#### WHAT THE TASK REQUIRES
Rewrite the rows from their first line up to and including the line containing "78L130 70L122 67L86", renaming every "label" to "category" and changing nothing else. Give only those lines.

#### RECORD LIST
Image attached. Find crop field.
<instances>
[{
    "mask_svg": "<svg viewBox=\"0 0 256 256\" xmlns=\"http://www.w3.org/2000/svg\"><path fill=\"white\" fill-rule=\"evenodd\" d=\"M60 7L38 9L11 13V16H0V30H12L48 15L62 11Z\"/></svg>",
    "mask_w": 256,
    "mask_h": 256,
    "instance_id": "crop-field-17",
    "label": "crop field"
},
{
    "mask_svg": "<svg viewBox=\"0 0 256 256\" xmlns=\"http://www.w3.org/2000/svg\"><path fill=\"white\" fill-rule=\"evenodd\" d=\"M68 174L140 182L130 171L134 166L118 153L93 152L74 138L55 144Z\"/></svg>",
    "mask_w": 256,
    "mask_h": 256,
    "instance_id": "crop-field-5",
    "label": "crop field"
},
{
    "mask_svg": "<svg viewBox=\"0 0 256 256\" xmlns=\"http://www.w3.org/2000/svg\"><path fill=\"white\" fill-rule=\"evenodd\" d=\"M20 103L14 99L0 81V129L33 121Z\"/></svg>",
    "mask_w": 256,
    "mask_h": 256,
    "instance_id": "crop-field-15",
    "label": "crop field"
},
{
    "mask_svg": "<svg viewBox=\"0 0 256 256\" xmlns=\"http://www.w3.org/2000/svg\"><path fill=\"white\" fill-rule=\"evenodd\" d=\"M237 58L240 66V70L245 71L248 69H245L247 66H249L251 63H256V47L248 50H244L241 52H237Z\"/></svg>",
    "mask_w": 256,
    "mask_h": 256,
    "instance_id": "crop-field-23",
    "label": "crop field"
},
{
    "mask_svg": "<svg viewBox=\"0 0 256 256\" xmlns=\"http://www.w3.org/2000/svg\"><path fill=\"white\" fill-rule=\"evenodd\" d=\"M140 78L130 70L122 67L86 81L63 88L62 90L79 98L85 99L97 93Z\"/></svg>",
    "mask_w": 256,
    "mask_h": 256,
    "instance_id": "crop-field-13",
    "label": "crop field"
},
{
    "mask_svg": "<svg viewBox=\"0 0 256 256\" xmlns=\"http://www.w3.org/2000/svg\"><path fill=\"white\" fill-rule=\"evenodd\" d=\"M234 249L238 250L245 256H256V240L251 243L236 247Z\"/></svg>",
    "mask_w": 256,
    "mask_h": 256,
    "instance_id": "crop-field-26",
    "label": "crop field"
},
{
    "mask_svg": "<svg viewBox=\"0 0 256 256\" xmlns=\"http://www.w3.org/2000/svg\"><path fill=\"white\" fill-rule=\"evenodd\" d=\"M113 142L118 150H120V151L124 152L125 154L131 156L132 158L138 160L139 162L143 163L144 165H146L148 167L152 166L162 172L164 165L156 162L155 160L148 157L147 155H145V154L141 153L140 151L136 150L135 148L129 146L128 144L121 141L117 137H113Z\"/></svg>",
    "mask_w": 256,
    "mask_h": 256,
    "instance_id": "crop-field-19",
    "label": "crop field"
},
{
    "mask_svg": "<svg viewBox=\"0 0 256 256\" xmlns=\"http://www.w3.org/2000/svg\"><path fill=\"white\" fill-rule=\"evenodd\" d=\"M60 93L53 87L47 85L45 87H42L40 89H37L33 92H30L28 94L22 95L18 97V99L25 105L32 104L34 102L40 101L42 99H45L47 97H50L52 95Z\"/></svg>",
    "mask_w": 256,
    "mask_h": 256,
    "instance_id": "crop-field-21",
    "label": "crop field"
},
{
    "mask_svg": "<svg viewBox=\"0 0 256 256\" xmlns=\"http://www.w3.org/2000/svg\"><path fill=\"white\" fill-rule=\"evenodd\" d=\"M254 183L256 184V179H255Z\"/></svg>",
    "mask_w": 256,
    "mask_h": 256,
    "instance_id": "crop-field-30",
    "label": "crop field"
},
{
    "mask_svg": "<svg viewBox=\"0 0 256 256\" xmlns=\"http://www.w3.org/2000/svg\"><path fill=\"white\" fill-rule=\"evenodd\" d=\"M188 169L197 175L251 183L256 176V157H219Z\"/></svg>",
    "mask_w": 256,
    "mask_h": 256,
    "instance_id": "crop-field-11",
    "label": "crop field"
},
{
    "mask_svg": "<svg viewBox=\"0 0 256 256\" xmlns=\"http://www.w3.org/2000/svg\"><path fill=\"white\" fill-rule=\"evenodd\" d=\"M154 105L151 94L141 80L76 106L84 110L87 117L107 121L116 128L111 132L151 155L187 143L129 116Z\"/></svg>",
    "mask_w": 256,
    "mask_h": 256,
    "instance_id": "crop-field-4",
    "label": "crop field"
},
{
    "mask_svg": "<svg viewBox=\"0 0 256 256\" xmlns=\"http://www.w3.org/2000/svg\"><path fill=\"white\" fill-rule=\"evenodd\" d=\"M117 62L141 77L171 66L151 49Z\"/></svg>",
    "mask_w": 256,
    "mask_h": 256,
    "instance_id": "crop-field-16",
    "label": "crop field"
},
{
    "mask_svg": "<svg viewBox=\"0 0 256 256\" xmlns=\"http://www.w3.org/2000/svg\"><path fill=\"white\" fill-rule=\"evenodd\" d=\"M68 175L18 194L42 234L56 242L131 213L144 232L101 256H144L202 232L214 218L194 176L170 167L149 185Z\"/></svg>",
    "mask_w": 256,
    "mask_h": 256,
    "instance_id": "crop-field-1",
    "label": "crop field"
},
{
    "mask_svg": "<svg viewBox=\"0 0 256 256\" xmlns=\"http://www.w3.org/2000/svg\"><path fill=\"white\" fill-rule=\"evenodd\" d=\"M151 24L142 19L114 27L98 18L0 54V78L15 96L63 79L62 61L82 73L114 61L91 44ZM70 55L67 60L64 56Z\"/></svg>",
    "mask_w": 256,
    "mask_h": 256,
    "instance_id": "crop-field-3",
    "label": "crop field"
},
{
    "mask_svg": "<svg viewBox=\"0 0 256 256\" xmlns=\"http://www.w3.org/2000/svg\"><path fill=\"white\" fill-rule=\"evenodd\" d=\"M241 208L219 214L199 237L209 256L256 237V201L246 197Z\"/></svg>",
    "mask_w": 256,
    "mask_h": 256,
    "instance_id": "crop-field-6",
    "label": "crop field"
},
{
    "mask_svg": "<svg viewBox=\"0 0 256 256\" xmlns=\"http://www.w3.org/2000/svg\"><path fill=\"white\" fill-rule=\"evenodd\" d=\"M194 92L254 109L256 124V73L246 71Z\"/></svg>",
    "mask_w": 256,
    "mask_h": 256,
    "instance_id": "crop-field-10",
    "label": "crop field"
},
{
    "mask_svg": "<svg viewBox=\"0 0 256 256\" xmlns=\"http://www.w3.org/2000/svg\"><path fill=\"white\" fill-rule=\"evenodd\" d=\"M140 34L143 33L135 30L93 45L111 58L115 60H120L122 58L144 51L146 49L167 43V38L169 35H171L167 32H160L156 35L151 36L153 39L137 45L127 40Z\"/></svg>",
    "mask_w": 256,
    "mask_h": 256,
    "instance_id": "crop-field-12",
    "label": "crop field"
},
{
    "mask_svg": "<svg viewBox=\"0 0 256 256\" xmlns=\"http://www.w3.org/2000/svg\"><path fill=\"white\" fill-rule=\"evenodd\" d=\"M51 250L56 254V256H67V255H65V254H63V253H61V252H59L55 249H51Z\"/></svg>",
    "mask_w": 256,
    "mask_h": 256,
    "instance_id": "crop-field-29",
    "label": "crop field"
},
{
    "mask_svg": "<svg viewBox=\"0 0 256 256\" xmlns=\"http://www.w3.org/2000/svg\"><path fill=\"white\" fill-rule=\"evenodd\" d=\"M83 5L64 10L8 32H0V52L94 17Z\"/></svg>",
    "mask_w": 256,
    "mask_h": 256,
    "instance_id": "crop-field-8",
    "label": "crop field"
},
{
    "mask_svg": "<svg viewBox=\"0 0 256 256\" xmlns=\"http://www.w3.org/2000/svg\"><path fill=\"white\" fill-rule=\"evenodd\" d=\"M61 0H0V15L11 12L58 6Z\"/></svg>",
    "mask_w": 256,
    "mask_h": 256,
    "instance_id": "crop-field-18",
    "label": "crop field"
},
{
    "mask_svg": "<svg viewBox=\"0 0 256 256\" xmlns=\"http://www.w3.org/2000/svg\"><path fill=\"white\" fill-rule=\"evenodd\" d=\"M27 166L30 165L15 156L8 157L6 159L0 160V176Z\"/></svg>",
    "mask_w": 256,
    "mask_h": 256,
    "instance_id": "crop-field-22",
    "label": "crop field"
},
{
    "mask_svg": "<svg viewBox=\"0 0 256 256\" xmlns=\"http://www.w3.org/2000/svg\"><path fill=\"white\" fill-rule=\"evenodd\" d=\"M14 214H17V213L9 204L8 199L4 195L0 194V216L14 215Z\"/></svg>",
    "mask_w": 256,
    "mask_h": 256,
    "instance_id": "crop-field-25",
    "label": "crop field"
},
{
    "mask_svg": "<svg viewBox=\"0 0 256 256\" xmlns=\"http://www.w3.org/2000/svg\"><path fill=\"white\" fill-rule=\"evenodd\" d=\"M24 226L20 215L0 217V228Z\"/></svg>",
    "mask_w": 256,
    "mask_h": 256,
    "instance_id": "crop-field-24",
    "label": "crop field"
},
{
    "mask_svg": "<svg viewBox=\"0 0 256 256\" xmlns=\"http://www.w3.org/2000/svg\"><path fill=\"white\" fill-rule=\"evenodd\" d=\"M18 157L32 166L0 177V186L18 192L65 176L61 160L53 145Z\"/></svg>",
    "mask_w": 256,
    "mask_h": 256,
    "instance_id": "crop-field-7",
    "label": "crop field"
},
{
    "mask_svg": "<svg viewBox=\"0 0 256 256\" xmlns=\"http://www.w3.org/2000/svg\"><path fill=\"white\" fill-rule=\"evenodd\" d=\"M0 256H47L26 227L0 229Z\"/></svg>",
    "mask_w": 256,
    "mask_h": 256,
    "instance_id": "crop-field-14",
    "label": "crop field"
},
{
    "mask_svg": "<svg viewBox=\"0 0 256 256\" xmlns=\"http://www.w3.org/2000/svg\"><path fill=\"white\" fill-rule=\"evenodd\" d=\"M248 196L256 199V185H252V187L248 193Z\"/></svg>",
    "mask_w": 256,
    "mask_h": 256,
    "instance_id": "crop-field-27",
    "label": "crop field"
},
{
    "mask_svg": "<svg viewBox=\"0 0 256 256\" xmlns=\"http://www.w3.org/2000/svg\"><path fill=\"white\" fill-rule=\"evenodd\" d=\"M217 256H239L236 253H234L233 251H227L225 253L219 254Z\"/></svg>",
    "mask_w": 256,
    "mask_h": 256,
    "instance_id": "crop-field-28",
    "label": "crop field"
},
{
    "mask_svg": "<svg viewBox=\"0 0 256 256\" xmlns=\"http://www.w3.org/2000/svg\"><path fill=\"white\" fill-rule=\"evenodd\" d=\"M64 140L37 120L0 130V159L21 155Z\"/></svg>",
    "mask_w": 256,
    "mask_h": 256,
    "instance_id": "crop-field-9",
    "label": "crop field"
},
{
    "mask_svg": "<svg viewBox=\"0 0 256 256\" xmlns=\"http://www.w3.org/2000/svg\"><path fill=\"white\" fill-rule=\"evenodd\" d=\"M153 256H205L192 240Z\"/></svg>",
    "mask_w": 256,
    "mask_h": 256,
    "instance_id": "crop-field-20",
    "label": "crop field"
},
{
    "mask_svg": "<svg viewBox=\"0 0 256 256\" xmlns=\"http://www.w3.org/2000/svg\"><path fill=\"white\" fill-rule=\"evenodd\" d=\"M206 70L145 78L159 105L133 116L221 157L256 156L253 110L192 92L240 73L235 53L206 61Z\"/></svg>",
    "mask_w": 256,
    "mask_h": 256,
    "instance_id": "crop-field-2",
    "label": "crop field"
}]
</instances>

#### RESPONSE TO THIS EXERCISE
Image attached. Find crop field.
<instances>
[{
    "mask_svg": "<svg viewBox=\"0 0 256 256\" xmlns=\"http://www.w3.org/2000/svg\"><path fill=\"white\" fill-rule=\"evenodd\" d=\"M60 7L38 9L11 13V16H0V30H12L48 15L62 11Z\"/></svg>",
    "mask_w": 256,
    "mask_h": 256,
    "instance_id": "crop-field-17",
    "category": "crop field"
},
{
    "mask_svg": "<svg viewBox=\"0 0 256 256\" xmlns=\"http://www.w3.org/2000/svg\"><path fill=\"white\" fill-rule=\"evenodd\" d=\"M68 174L140 182L130 171L134 166L118 153L93 152L74 138L55 144Z\"/></svg>",
    "mask_w": 256,
    "mask_h": 256,
    "instance_id": "crop-field-5",
    "category": "crop field"
},
{
    "mask_svg": "<svg viewBox=\"0 0 256 256\" xmlns=\"http://www.w3.org/2000/svg\"><path fill=\"white\" fill-rule=\"evenodd\" d=\"M20 103L14 99L0 81V129L33 121Z\"/></svg>",
    "mask_w": 256,
    "mask_h": 256,
    "instance_id": "crop-field-15",
    "category": "crop field"
},
{
    "mask_svg": "<svg viewBox=\"0 0 256 256\" xmlns=\"http://www.w3.org/2000/svg\"><path fill=\"white\" fill-rule=\"evenodd\" d=\"M237 58L240 66V70L245 71L248 69H245L247 66H249L251 63H256V47L248 50H244L241 52H237Z\"/></svg>",
    "mask_w": 256,
    "mask_h": 256,
    "instance_id": "crop-field-23",
    "category": "crop field"
},
{
    "mask_svg": "<svg viewBox=\"0 0 256 256\" xmlns=\"http://www.w3.org/2000/svg\"><path fill=\"white\" fill-rule=\"evenodd\" d=\"M140 78L130 70L122 67L86 81L63 88L62 90L79 98L85 99L97 93Z\"/></svg>",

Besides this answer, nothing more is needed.